* _DATA UNDER STUDY_:

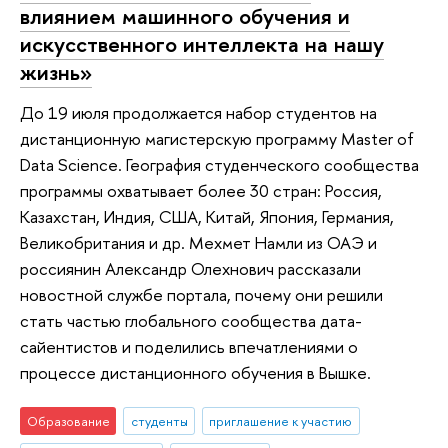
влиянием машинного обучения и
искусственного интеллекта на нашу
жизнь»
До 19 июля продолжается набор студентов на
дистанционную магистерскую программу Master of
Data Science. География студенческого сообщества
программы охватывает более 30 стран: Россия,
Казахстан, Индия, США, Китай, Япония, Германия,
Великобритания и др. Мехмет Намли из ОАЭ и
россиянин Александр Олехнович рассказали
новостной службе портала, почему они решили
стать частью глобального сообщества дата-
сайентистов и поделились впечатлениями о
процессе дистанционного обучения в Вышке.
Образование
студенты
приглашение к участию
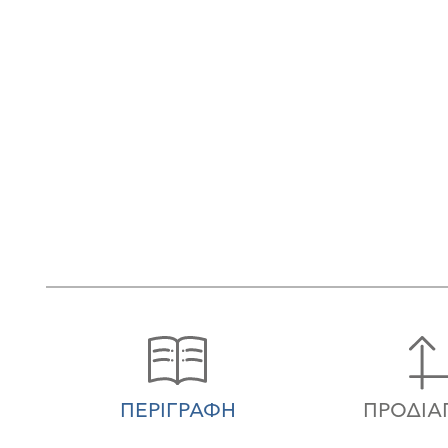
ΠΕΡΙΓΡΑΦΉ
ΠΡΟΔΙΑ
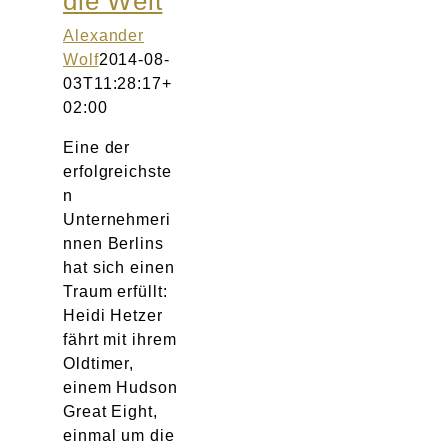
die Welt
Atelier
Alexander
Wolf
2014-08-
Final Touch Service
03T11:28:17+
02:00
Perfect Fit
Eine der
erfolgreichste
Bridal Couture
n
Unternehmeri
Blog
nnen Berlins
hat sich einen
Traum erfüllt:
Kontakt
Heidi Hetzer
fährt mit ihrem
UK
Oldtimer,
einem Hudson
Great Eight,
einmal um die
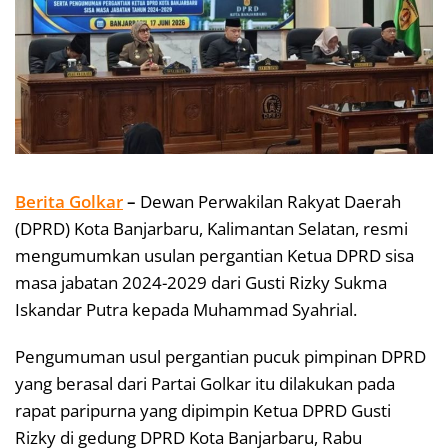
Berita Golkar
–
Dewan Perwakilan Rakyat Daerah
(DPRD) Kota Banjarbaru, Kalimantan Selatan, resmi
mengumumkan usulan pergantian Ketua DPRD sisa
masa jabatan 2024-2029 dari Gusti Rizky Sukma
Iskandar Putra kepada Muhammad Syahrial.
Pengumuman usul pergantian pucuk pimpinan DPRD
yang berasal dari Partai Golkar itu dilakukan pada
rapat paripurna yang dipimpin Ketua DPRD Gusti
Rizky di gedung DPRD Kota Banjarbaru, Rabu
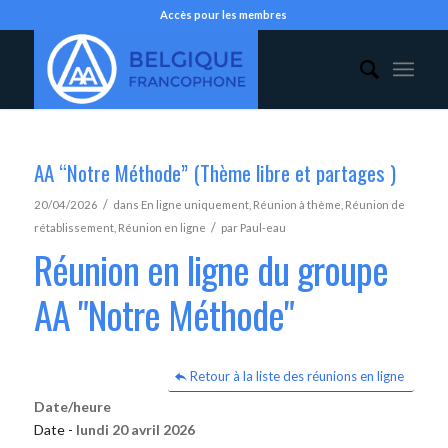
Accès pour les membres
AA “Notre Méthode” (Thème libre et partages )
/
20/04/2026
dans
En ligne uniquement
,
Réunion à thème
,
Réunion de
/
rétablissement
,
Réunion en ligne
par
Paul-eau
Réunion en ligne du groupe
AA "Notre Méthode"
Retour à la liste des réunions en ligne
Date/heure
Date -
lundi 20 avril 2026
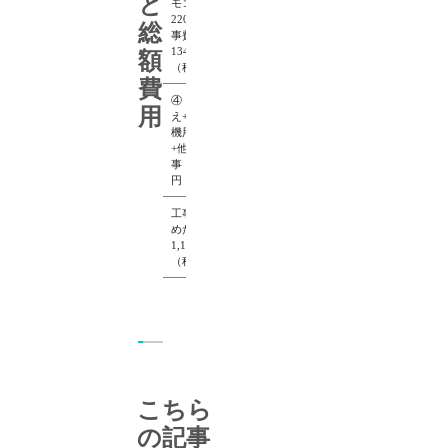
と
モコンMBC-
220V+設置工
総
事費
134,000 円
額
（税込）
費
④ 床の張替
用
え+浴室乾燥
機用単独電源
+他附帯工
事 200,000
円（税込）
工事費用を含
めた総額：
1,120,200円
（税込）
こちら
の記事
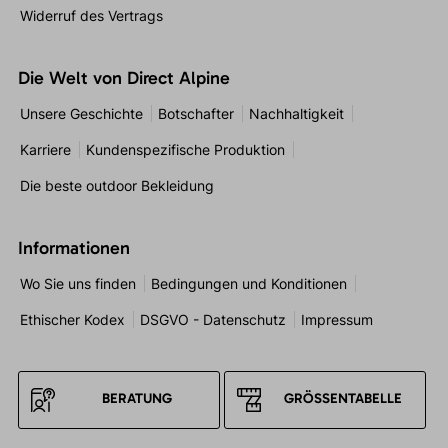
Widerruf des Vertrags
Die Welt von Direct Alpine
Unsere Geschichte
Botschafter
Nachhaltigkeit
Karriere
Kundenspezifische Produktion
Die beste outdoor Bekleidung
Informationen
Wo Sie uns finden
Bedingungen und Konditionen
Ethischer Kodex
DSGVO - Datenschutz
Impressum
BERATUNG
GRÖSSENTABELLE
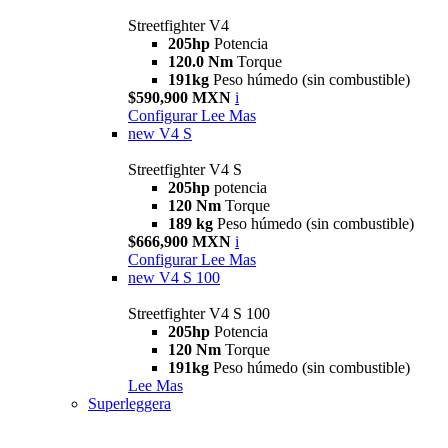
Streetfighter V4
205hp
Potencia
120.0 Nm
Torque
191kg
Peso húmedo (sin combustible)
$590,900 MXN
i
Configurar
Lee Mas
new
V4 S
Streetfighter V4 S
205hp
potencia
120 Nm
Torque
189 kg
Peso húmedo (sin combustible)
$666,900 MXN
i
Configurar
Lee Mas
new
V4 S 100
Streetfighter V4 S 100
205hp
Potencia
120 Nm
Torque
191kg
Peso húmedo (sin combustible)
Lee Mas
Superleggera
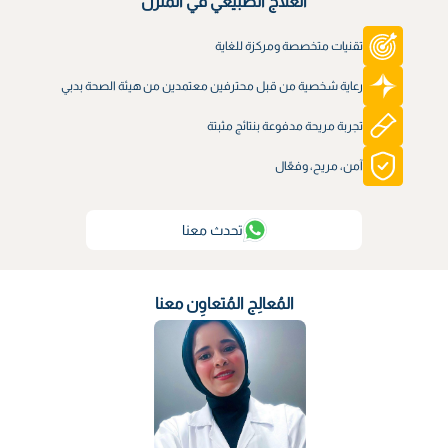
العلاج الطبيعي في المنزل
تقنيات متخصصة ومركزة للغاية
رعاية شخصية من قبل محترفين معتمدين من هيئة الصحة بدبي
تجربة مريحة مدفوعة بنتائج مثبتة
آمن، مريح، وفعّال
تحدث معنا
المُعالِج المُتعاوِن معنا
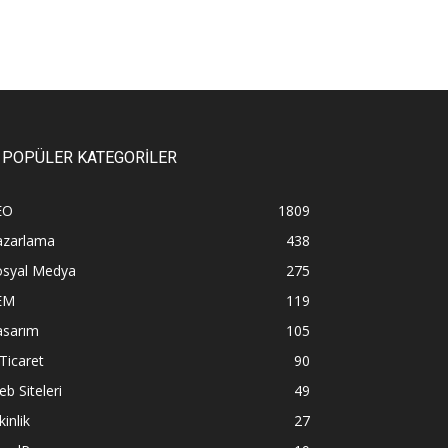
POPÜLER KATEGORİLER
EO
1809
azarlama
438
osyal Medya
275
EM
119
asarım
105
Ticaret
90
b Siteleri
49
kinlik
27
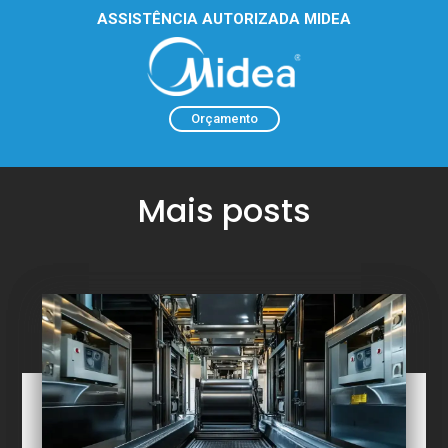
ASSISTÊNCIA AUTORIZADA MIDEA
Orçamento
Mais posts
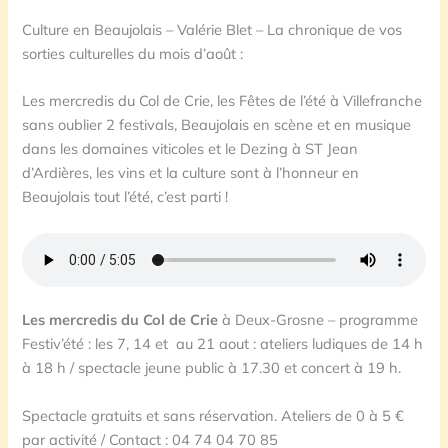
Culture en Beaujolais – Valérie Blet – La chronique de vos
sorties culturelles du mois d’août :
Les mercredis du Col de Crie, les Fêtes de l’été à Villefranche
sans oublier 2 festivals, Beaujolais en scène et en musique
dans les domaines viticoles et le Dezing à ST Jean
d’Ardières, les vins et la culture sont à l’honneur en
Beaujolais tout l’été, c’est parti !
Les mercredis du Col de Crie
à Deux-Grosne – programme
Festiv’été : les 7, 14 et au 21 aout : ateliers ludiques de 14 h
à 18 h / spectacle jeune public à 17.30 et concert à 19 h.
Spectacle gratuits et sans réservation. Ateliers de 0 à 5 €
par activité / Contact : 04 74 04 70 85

* _EXERCISE_:
Write the entries above out again exactly, omitting each image.

* _SOLUTION TO THIS PROBLEM_:
влиянием машинного обучения и
искусственного интеллекта на нашу
жизнь»
До 19 июля продолжается набор студентов на
дистанционную магистерскую программу Master of
Data Science. География студенческого сообщества
программы охватывает более 30 стран: Россия,
Казахстан, Индия, США, Китай, Япония, Германия,
Великобритания и др. Мехмет Намли из ОАЭ и
россиянин Александр Олехнович рассказали
новостной службе портала, почему они решили
стать частью глобального сообщества дата-
сайентистов и поделились впечатлениями о
процессе дистанционного обучения в Вышке.
Образование
студенты
приглашение к участию
ΠΕΡΙΓΡΑΦΉ
ΠΡΟΔΙΑ
die Welt
Atelier
Alexander
Wolf
2014-08-
Final Touch Service
03T11:28:17+
02:00
Perfect Fit
Eine der
erfolgreichste
Bridal Couture
n
Unternehmeri
Blog
nnen Berlins
hat sich einen
Traum erfüllt:
Kontakt
Heidi Hetzer
fährt mit ihrem
UK
Oldtimer,
einem Hudson
Great Eight,
einmal um die
Berita Golkar
–
Dewan Perwakilan Rakyat Daerah
(DPRD) Kota Banjarbaru, Kalimantan Selatan, resmi
mengumumkan usulan pergantian Ketua DPRD sisa
masa jabatan 2024-2029 dari Gusti Rizky Sukma
Iskandar Putra kepada Muhammad Syahrial.
Pengumuman usul pergantian pucuk pimpinan DPRD
yang berasal dari Partai Golkar itu dilakukan pada
rapat paripurna yang dipimpin Ketua DPRD Gusti
Rizky di gedung DPRD Kota Banjarbaru, Rabu
Accès pour les membres
AA “Notre Méthode” (Thème libre et partages )
/
20/04/2026
dans
En ligne uniquement
,
Réunion à thème
,
Réunion de
/
rétablissement
,
Réunion en ligne
par
Paul-eau
Réunion en ligne du groupe
AA "Notre Méthode"
Retour à la liste des réunions en ligne
Date/heure
Date -
lundi 20 avril 2026
と
モコンMBC-
220V+設置工
総
事費
134,000 円
額
（税込）
費
④ 床の張替
用
え+浴室乾燥
機用単独電源
+他附帯工
事 200,000
円（税込）
工事費用を含
めた総額：
1,120,200円
（税込）
こちら
の記事
Widerruf des Vertrags
Die Welt von Direct Alpine
Unsere Geschichte
Botschafter
Nachhaltigkeit
Karriere
Kundenspezifische Produktion
Die beste outdoor Bekleidung
Informationen
Wo Sie uns finden
Bedingungen und Konditionen
Ethischer Kodex
DSGVO - Datenschutz
Impressum
BERATUNG
GRÖSSENTABELLE
Streetfighter V4
205hp
Potencia
120.0 Nm
Torque
191kg
Peso húmedo (sin combustible)
$590,900 MXN
i
Configurar
Lee Mas
new
V4 S
Streetfighter V4 S
205hp
potencia
120 Nm
Torque
189 kg
Peso húmedo (sin combustible)
$666,900 MXN
i
Configurar
Lee Mas
new
V4 S 100
Streetfighter V4 S 100
205hp
Potencia
120 Nm
Torque
191kg
Peso húmedo (sin combustible)
Lee Mas
Superleggera
العلاج الطبيعي في المنزل
تقنيات متخصصة ومركزة للغاية
رعاية شخصية من قبل محترفين معتمدين من هيئة الصحة بدبي
تجربة مريحة مدفوعة بنتائج مثبتة
آمن، مريح، وفعّال
تحدث معنا
المُعالِج المُتعاوِن معنا
POPÜLER KATEGORİLER
EO
1809
azarlama
438
osyal Medya
275
EM
119
asarım
105
Ticaret
90
b Siteleri
49
kinlik
27
ASSISTÊNCIA AUTORIZADA MIDEA
Orçamento
Mais posts
Culture en Beaujolais – Valérie Blet – La chronique de vos
sorties culturelles du mois d’août :
Les mercredis du Col de Crie, les Fêtes de l’été à Villefranche
sans oublier 2 festivals, Beaujolais en scène et en musique
dans les domaines viticoles et le Dezing à ST Jean
d’Ardières, les vins et la culture sont à l’honneur en
Beaujolais tout l’été, c’est parti !
Les mercredis du Col de Crie
à Deux-Grosne – programme
Festiv’été : les 7, 14 et au 21 aout : ateliers ludiques de 14 h
à 18 h / spectacle jeune public à 17.30 et concert à 19 h.
Spectacle gratuits et sans réservation. Ateliers de 0 à 5 €
par activité / Contact : 04 74 04 70 85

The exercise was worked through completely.